There will be no family party celebrating your entering the fortieth decade of life.  There will be no teasing about gray hair or the beginnings of bald spots.  No worries about wrinkles or losing your physique.   Your brother won’t be able to dare you to bend low as you blow out your candles setting you up for a face full of cake.   There will be no laughter, burgers or beer.   The only sound will be in the depths of my soul silently screaming for a redo.

Memories flood my mind of past birthdays.   The house full of people and pups.   Celebrating your life.  I remember your smile, your contagious laugh.  I remember you and Mike sitting around the table thick as thieves sharing stories of your shared escapades,  belly laughing over things done  and hidden from mom.  You never acted your age when you were together.   Your personality  brought out the child in you both and I loved sitting back  watching  my men relive their boyish antics.   You and Mike one year and 20 days apart.   Both July babes.  People called you Irish twins.   I called you the loves of my life.

As clearly as I remember the first time I saw you I also remember the last.   Such a contrast in seasons.   Your birth a beautiful warm day in July.   Your death a bitter cold day in January.   I remember hearing your first cries.   Letting the world know you had arrived.   I remember the quietness that greeted me in your death.   The only sound in the room was the sobbing in my soul as I looked at my sleeping boy, so quiet, so cold.   The only similarity in your birth and death was once again it was just us.   You and me.   A mother and her beautiful boy.

I remember running my fingers through your hair.  Still soft even in death.   There will be no grays for you my boy, your hair forever light brown.   I remember touching your face.   Skin smooth and wrinkle free.   A hint of the growth you never shaved shadowed your perfect face.   Your amazing  eyes forever closed.   You could not see me standing next to you.   You could not hear my voice telling you how much I loved you as I did when we first met.    I held your hand and remembered the first time you wrapped your fingers around mine.   The times you reached out for me as we ran into the crashing surf.   Your hands always reaching for mine.  Your hands now so still.  You, my beautiful boy forever frozen in time.   Forever 37.
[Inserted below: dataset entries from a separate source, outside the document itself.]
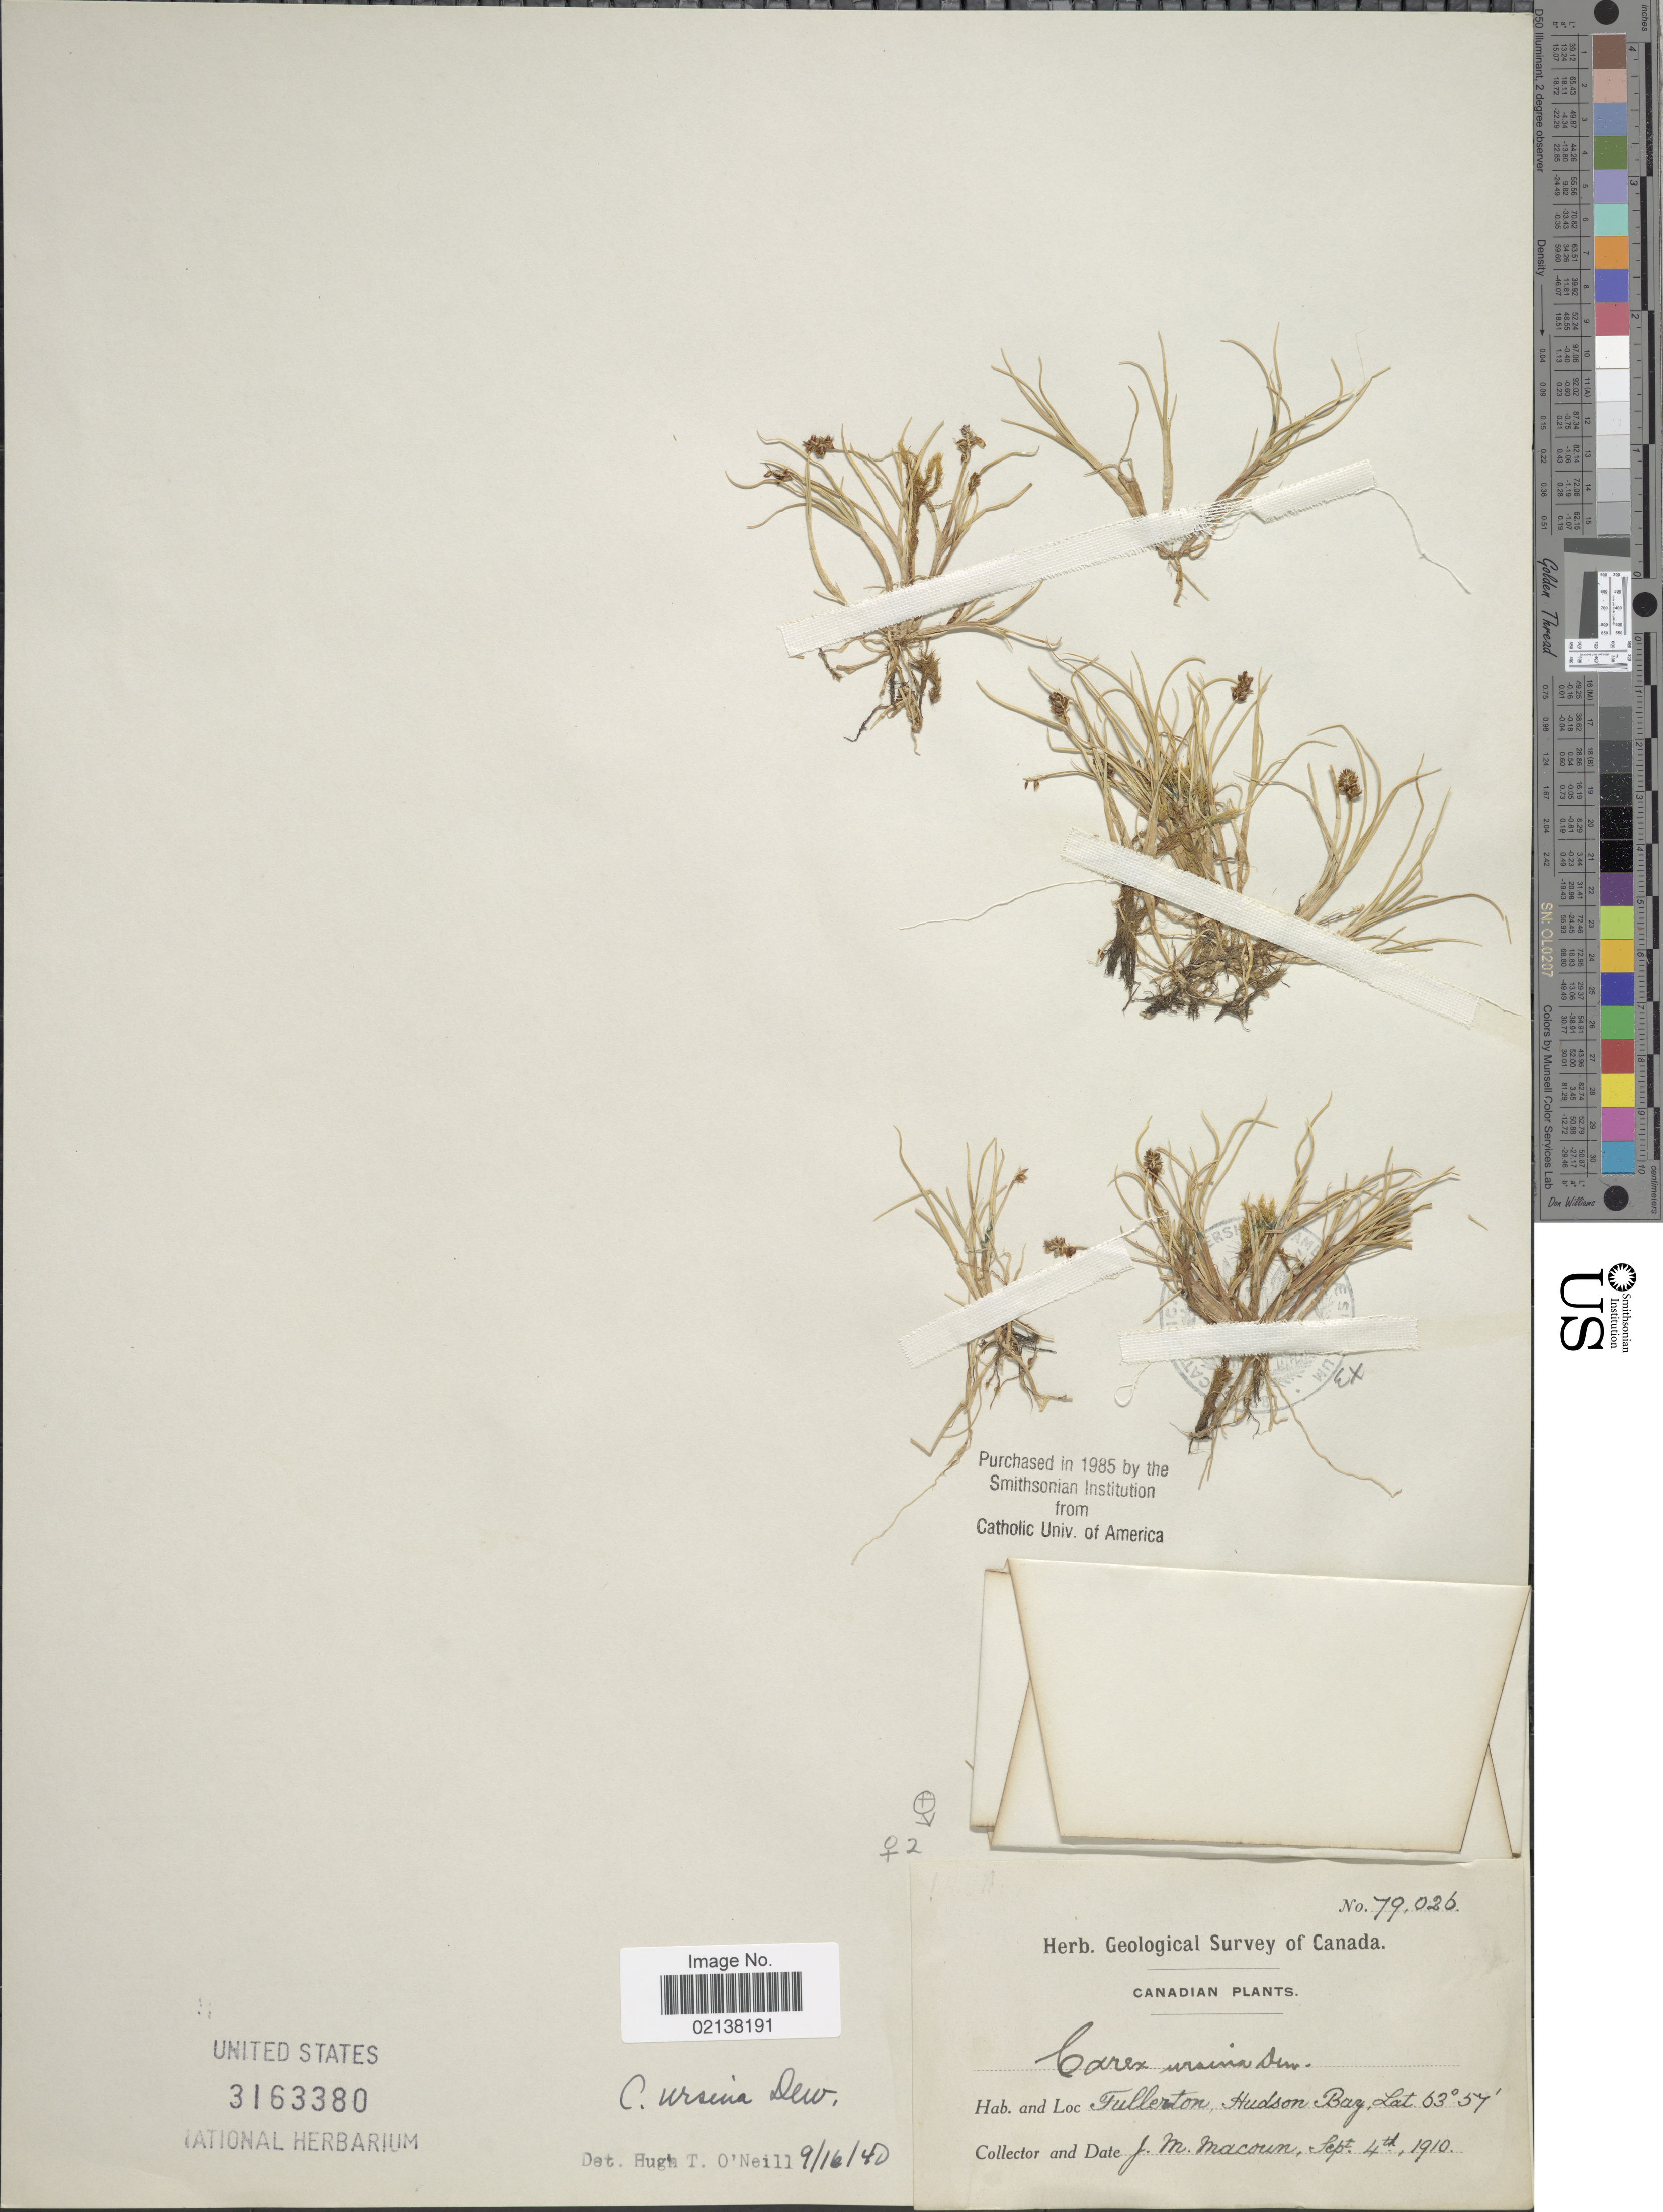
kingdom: Plantae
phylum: Tracheophyta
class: Liliopsida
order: Poales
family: Cyperaceae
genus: Carex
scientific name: Carex ursina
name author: Dewey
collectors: J. M. Macoun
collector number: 79026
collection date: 1910-09-04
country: Canada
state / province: Nunavut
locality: Fullerton, Hudson Bay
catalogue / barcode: US 3163380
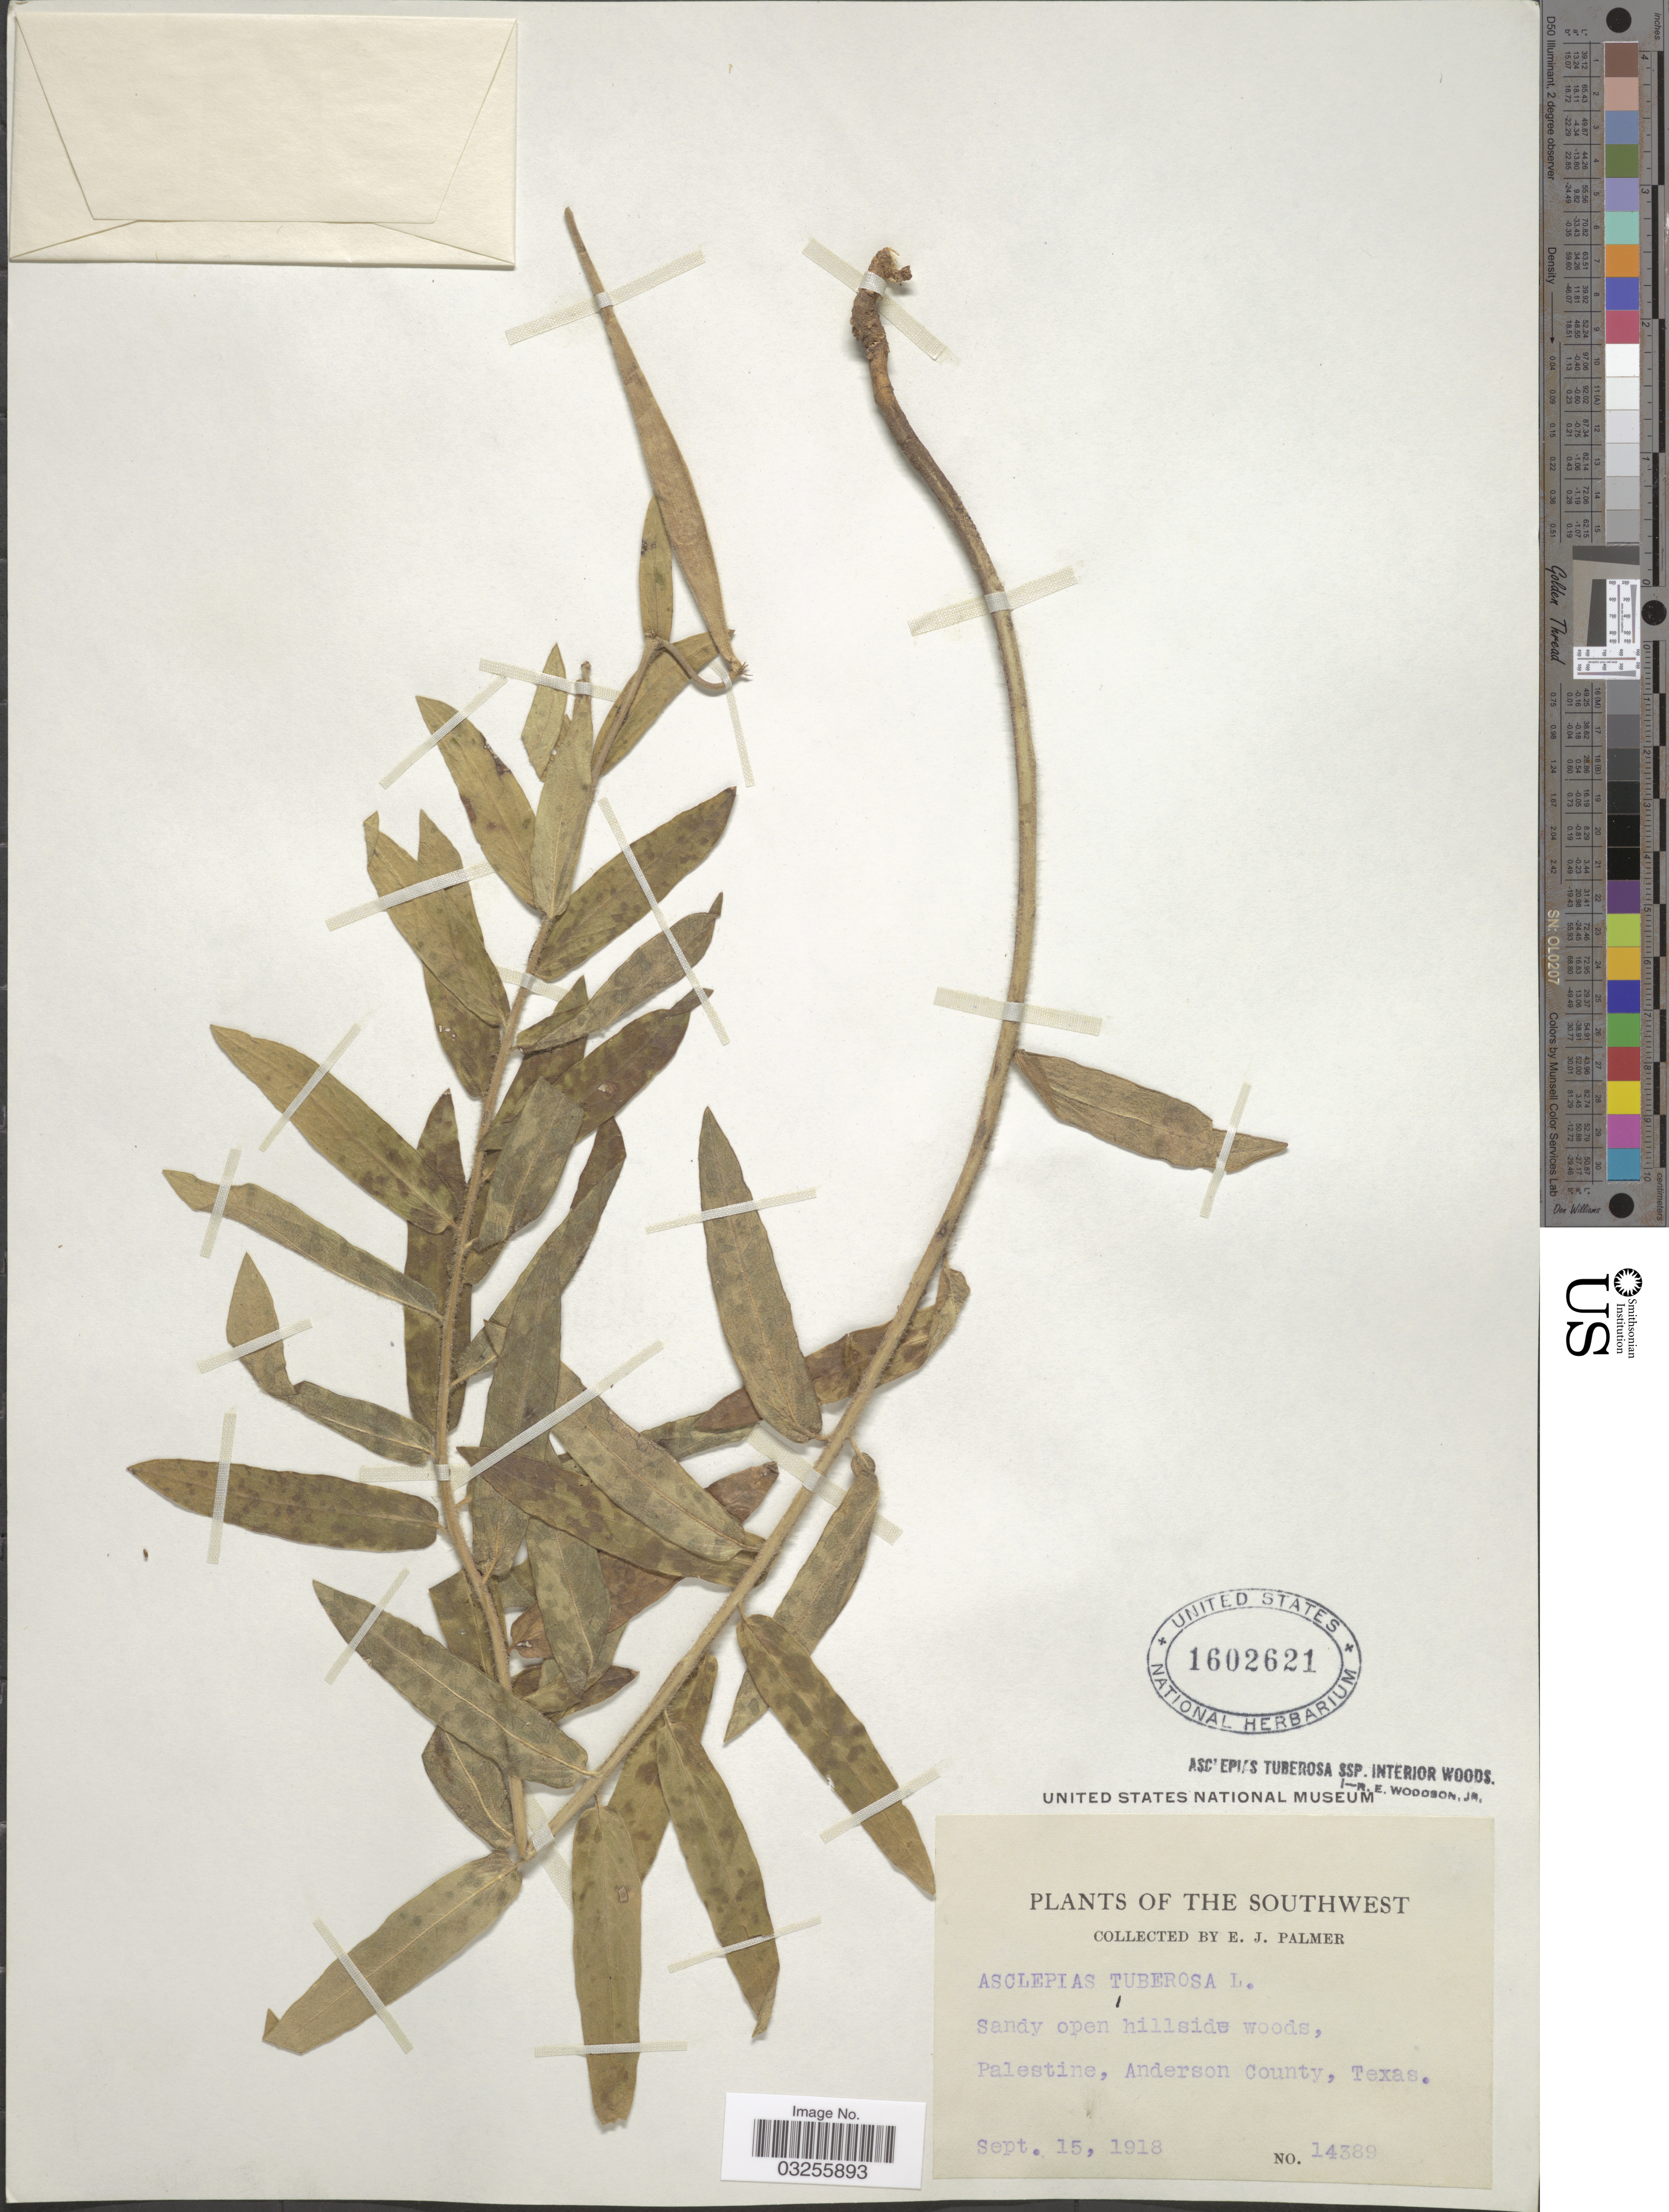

Today,  I will close my eyes and let the memories of you flood my heart.   I will remember the joy, the love, and the pain that bonds us forever.   I will remember your crazy smile.  Your goofy laugh.   Your big bear hug.  I will picture you and your brother from birthdays long ago.   I will remember you crashing into my life on that July night and I will remember you leaving on that cold January morning.    I will pray that you have found peace.   I will pray that you are whole in body and mind.   I pray that your heaven is a beach and when my time comes you will be there holding out your hand reaching for mine.

Happy 40th birthday my beautiful boy.  How I wish you were here.